Beware of Monkey …….
Friday 20/12 - Langkawi
We’ve travelled overnight down the coast of Thailand and wake up just south of the border at the Malaysian island of Langkawi - somewhere we’ve never visited although we’ve come close to including it in our itineraries.
These island look mystical in the soft early morning mist, shapes regressing in various tones of blue-grey. Clearly this is a far quieter destination than Phuket.
Here we’ve opted for another boat trip - you’d think we’d have had enough of this being on a cruise ship for nearly two weeks. But this is a river safari through the mangrove edged channels. The Kelim River runs through the Kilim Geoforest Park - again karst rock formations - some areas 500 million years old.
First there’s a visit to the bat caves - tiny little black leathery creatures hanging out after their nighttime feeding frenzy. There’s quite a lot of stooping with low tunnels to negotiate, but this is far less challenging than the huge caves we visited in Borneo where the smell of bat guano was overpowering and huge insects wandered the walls!

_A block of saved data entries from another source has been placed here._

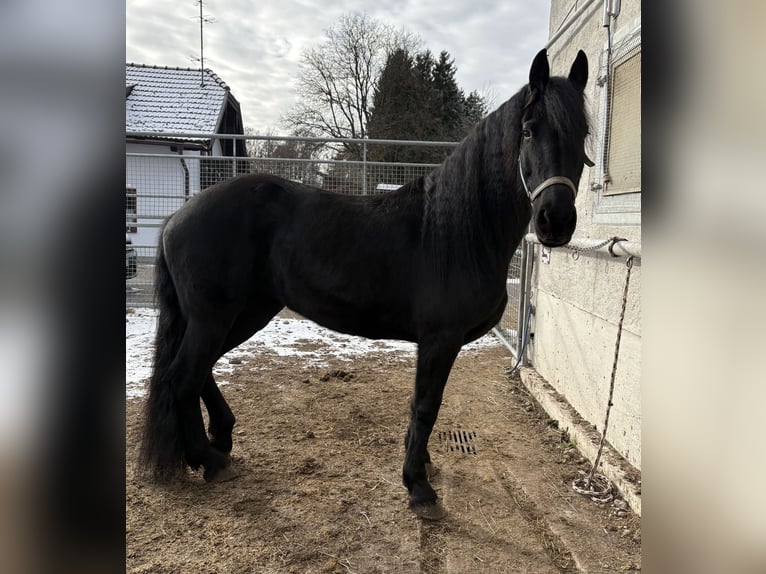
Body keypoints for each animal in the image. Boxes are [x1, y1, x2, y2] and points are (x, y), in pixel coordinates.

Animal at [139, 49, 592, 520]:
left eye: (583, 134)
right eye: (528, 130)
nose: (556, 221)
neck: (457, 232)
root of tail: (178, 216)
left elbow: (421, 406)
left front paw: (422, 462)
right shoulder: (439, 339)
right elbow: (426, 405)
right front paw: (419, 487)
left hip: (243, 314)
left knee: (199, 371)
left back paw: (219, 442)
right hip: (215, 318)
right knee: (183, 377)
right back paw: (208, 460)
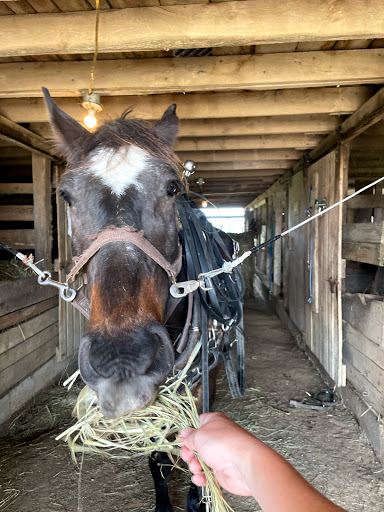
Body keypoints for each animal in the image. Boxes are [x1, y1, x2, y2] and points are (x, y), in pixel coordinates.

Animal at [43, 89, 244, 512]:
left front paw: (196, 497)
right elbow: (159, 455)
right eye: (66, 196)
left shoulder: (196, 385)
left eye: (171, 188)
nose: (122, 359)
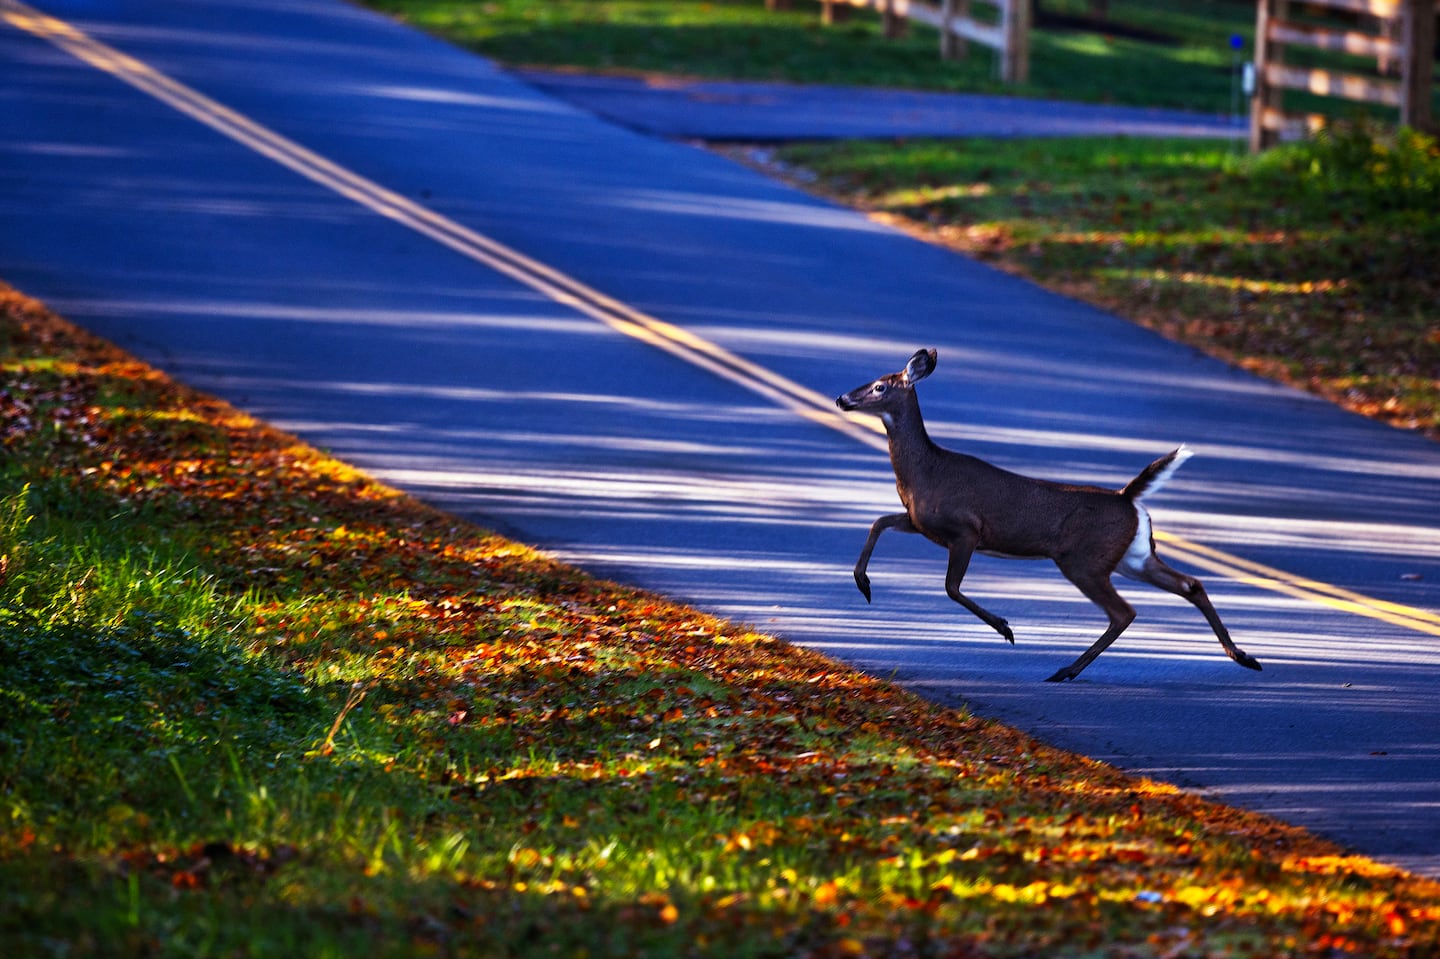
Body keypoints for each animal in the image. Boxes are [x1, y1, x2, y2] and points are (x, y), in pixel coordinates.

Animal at [835, 349, 1261, 679]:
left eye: (880, 386)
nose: (841, 398)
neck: (924, 472)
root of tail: (1128, 498)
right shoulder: (923, 523)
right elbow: (879, 522)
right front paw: (863, 583)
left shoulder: (967, 529)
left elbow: (950, 587)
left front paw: (1005, 628)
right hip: (1132, 555)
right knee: (1190, 584)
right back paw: (1243, 656)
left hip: (1084, 560)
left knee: (1124, 611)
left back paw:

Then we set off along various channels in our long-tail boat - me sitting at the front today as I feel it’ll be safe on a calm river! To be honest, there’s not much wildlife to see - but the mudskippers on the mud banks are very sweet! There are monkeys - crab eating long tailed macaques who are happy swimming as well as swinging from trees. And of course, they’ve learnt that where there are people there are easy pickings so we’re warned not to carry food with us and to carry backpacks in front of us. We feel the warning notices stating ‘Beware of Monkey - you have been warned. Not responsible for injury or death’ could be seen as rather extreme - then we hear screams coming from some local tourists who have just come off their boat, one of whom is being attacked by a monkey trying to take her bag!
We have no such encounters, but spot three monkeys on a ledge above a cave entry who pose obligingly. Then there are great sightings of white bellied sea eagles and brahminy kites soaring overhead, occasionally diving down for fish - especially when one of the boats throws out food for them which is against park rules apparently.
We head out into the open sea - thankfully briefly as things do get decidedly bumpy at that point - focusing on the rock formations which form animal or human shapes and have been named by locals.
And finally it’s back to the departure point where we change our mode of transport to road and head back to port. Langkawi is certainly a very beautiful place.